Corriere 11.1.16
La lotta per la terra Nella Russia di Stalin
risponde Sergio Romano
Nel
 libro Tutto scorre... di Vasilij Grossman si narra della grande 
carestia del 1932 seguita alla collettivizzazione forzata voluta da 
Stalin che generò migliaia di vittime per la fame e per le persecuzioni 
contro i kulaki. Chi erano costoro? Nel libro si ricorda altresì 
l’esecuzione di una donna accusata di aver divorato per fame addirittura
 i suoi figli. Ci vuole descrivere questo tremendo scenario e il suo 
perché?
Franco Griffini
Caro Griffini,
A 
lle origini della grande carestia ucraina del 1932 e dei suoi orrori vi è
 la crisi d’identità del regime rivoluzionario alla fine degli anni 
Venti. La Nep (Nuova politica economica) aveva creato una parziale 
economia di mercato e salvato il Paese dalla fame. Ma poneva alla 
direzione del partito una domanda a cui era indispensabile dare 
risposta. Poteva la Russia continuare su quella strada senza rinunciare 
ai principi della Rivoluzione d’Ottobre? Se l’ondata rivoluzionaria 
avesse travolto la Germania e altri Paesi capitalisti, secondo le 
previsioni e le speranze di Lenin, il quadro sarebbe stato molto più 
promettente. Ma tutte le crisi rivoluzionarie dell’Occidente, dalla 
guerra civile tedesca e ungherese al biennio rosso italiano, si erano 
risolte con la vittoria dei «partiti dell’ordine». Dal grande dibattito 
che infiammò il partito russo alla fine degli anni Venti, uscì vincente 
la proposta del successore di Lenin. Eletto alla segreteria generale del
 partito nel 1927, Stalin lanciò il 1° ottobre 1928 un piano 
quinquennale per l’industrializzazione del Paese e la collettivizzazione
 dell’agricoltura. L’industrializzazione dette risultati straordinari. 
Creò una classe operaia che sarebbe stata da allora la spina dorsale del
 regime e fece della Russia la seconda potenza industriale del mondo 
dopo gli Stati Uniti. Per dieci anni, dal 1929, il tasso medio di 
crescita industriale oscillò fra il 12 e il 14%. Nell’agricoltura invece
 il regime dovette scontrarsi con la resistenza dei coltivatori ucraini 
che avevano conquistato il diritto di proprietà negli anni precedenti e 
non intendevano perderlo. Erano chiamati kulaki (dal russo kulak, pugno)
 per la loro combattiva tenacia. Per piegarli alla sua volontà, il 
regime inviò nella regione 27.000 attivisti del partito.

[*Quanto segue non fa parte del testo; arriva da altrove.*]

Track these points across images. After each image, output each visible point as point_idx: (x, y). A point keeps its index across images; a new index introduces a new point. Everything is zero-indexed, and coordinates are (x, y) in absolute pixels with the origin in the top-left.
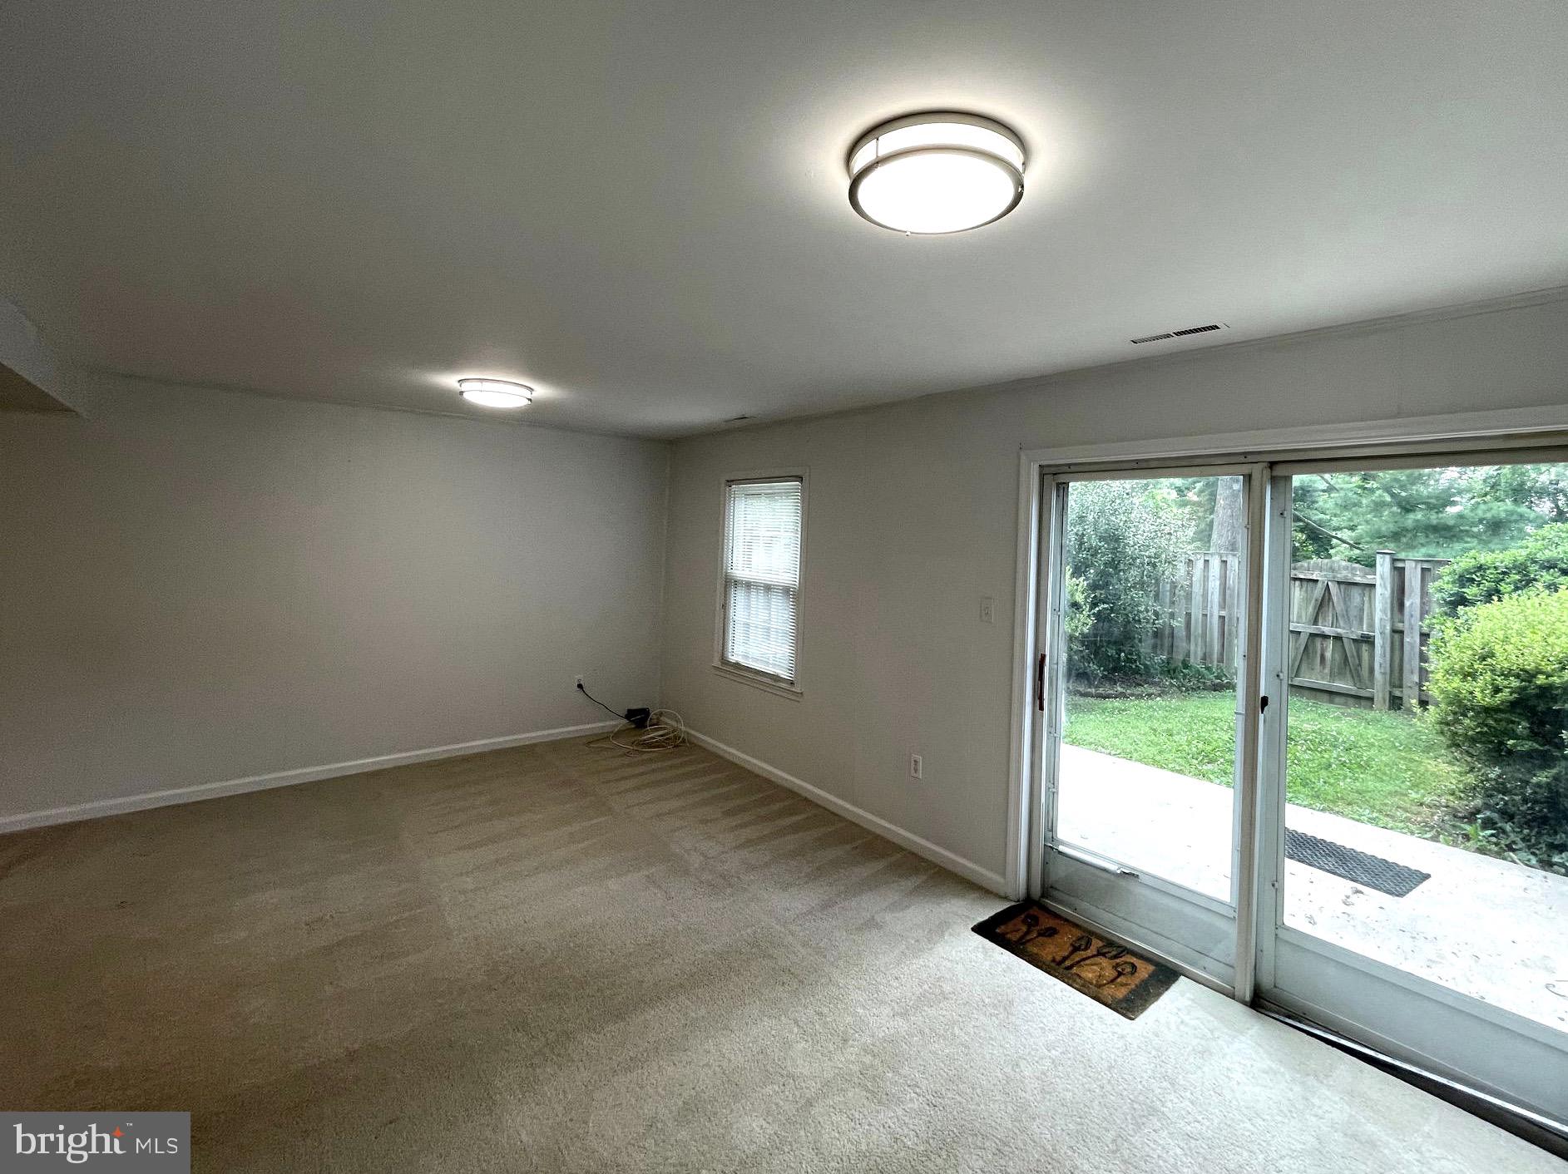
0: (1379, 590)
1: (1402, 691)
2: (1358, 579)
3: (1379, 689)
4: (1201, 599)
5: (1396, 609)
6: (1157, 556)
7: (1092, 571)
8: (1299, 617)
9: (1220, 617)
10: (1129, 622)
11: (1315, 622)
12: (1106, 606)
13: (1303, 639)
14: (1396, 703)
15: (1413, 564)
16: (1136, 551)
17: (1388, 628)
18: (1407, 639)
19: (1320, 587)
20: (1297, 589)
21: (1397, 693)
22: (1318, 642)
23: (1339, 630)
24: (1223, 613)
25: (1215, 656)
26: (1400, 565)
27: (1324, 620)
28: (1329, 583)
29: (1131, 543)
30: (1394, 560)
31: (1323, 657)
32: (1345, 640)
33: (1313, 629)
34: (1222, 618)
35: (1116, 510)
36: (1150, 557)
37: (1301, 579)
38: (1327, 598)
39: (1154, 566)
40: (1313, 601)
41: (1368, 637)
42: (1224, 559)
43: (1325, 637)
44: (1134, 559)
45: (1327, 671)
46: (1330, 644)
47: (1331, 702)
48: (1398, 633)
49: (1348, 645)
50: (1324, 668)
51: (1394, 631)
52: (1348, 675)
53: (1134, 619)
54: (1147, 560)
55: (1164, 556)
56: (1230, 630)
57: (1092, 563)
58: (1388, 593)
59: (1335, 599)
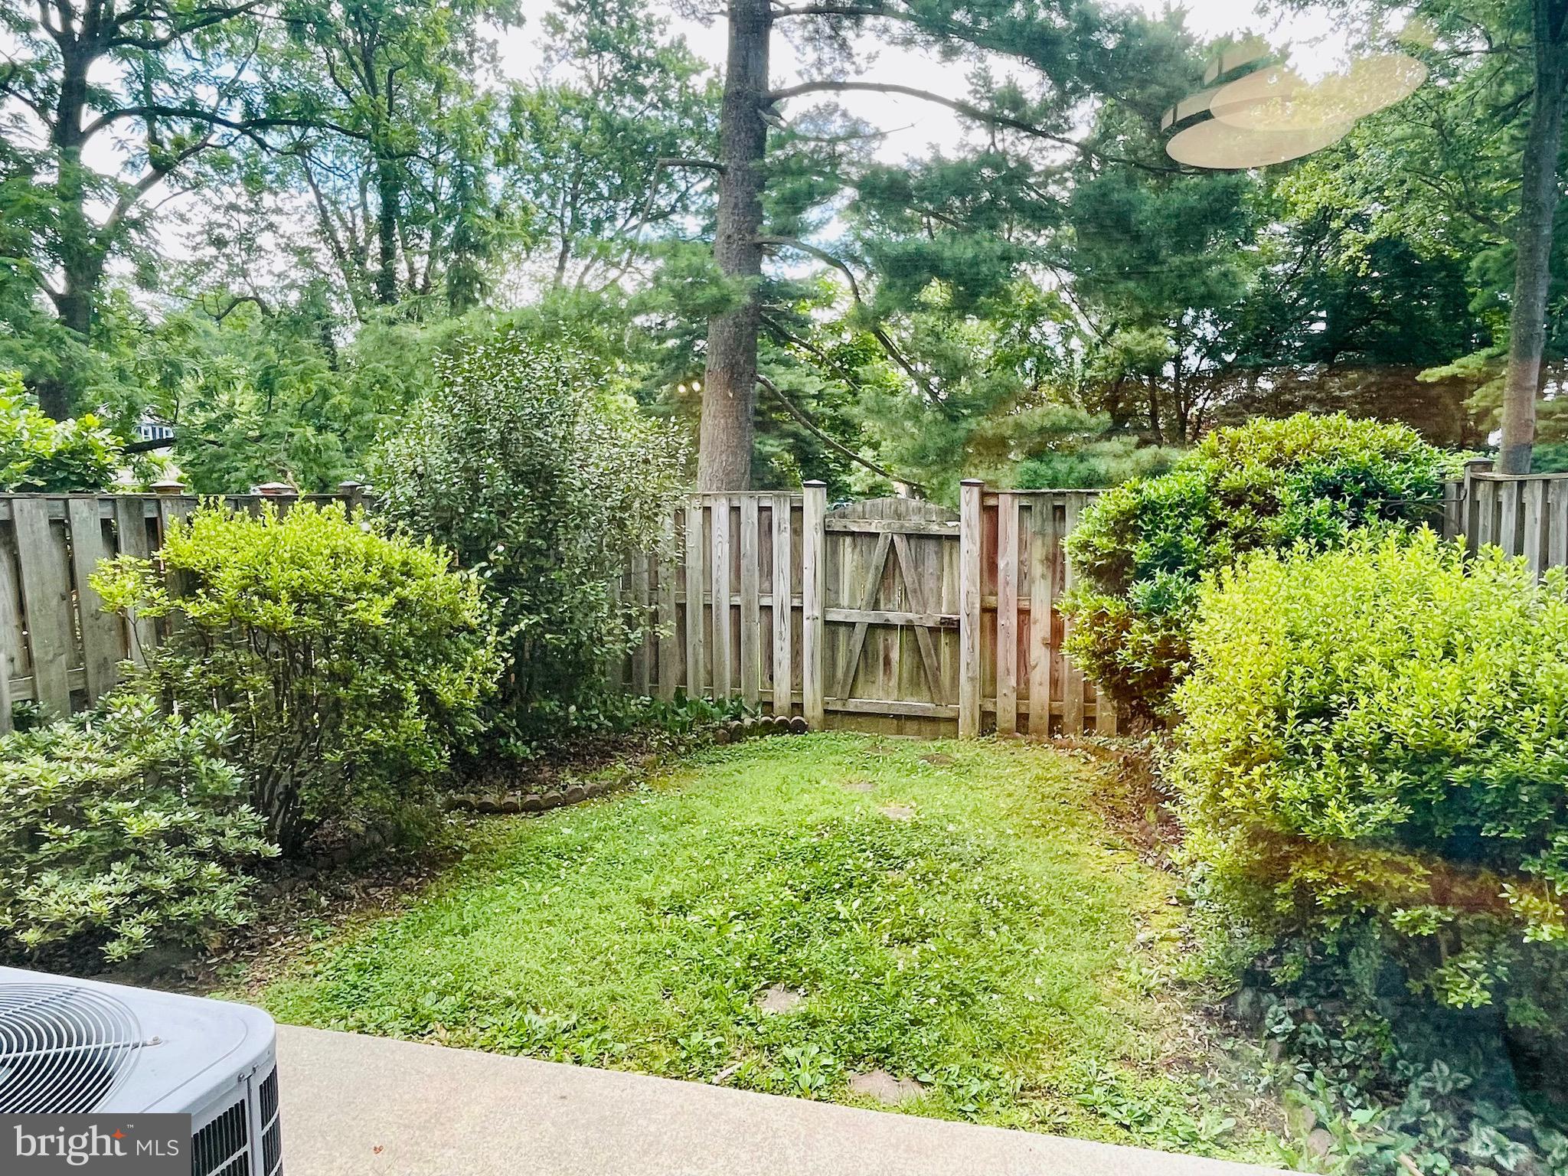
0: (964, 543)
1: (995, 703)
2: (935, 529)
3: (966, 704)
4: (701, 578)
5: (986, 575)
6: (625, 507)
7: (501, 548)
8: (853, 596)
9: (732, 607)
10: (580, 644)
11: (876, 606)
12: (535, 619)
13: (859, 633)
14: (987, 723)
15: (1009, 498)
16: (588, 501)
17: (978, 606)
18: (1001, 621)
19: (881, 544)
20: (849, 550)
21: (989, 707)
22: (880, 635)
23: (910, 616)
24: (737, 600)
25: (728, 676)
26: (991, 502)
27: (888, 600)
28: (895, 537)
29: (578, 484)
30: (984, 495)
31: (887, 662)
32: (919, 631)
33: (872, 617)
34: (736, 608)
35: (543, 417)
36: (612, 508)
37: (852, 534)
38: (891, 563)
39: (621, 525)
40: (872, 571)
41: (950, 621)
42: (735, 504)
43: (888, 627)
44: (584, 517)
45: (894, 682)
46: (895, 639)
47: (900, 732)
48: (990, 612)
49: (924, 640)
50: (889, 680)
51: (984, 610)
52: (924, 688)
53: (590, 637)
54: (606, 513)
55: (636, 505)
56: (749, 629)
57: (501, 529)
58: (976, 549)
59: (903, 565)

Uno di essi era
 un giovanissimo ingegnere sovietico, destinato a divenire il più 
longevo ministro degli Esteri dell’Urss. Nelle sue memorie, apparse in 
Italia nel 1989, Andrej Gromyko ricorda con orgoglio quel periodo della 
sua vita.Vi furono molti episodi di violenza da entrambe le parti. 
L’arma dei contadini fu la distruzione di milioni di mucche e cavalli; 
quella dello Stato sovietico furono le esecuzioni sommarie e 
l’internamento nei campi di concentramento. Ma il maggiore fattore di 
morte fu il crollo della produzione agricola, aggravato dalla siccità 
del 1931 e del 1932. Come negli anni della guerra civile, dopo la fine 
della Grande guerra, gli episodi di cannibalismo furono numerosi.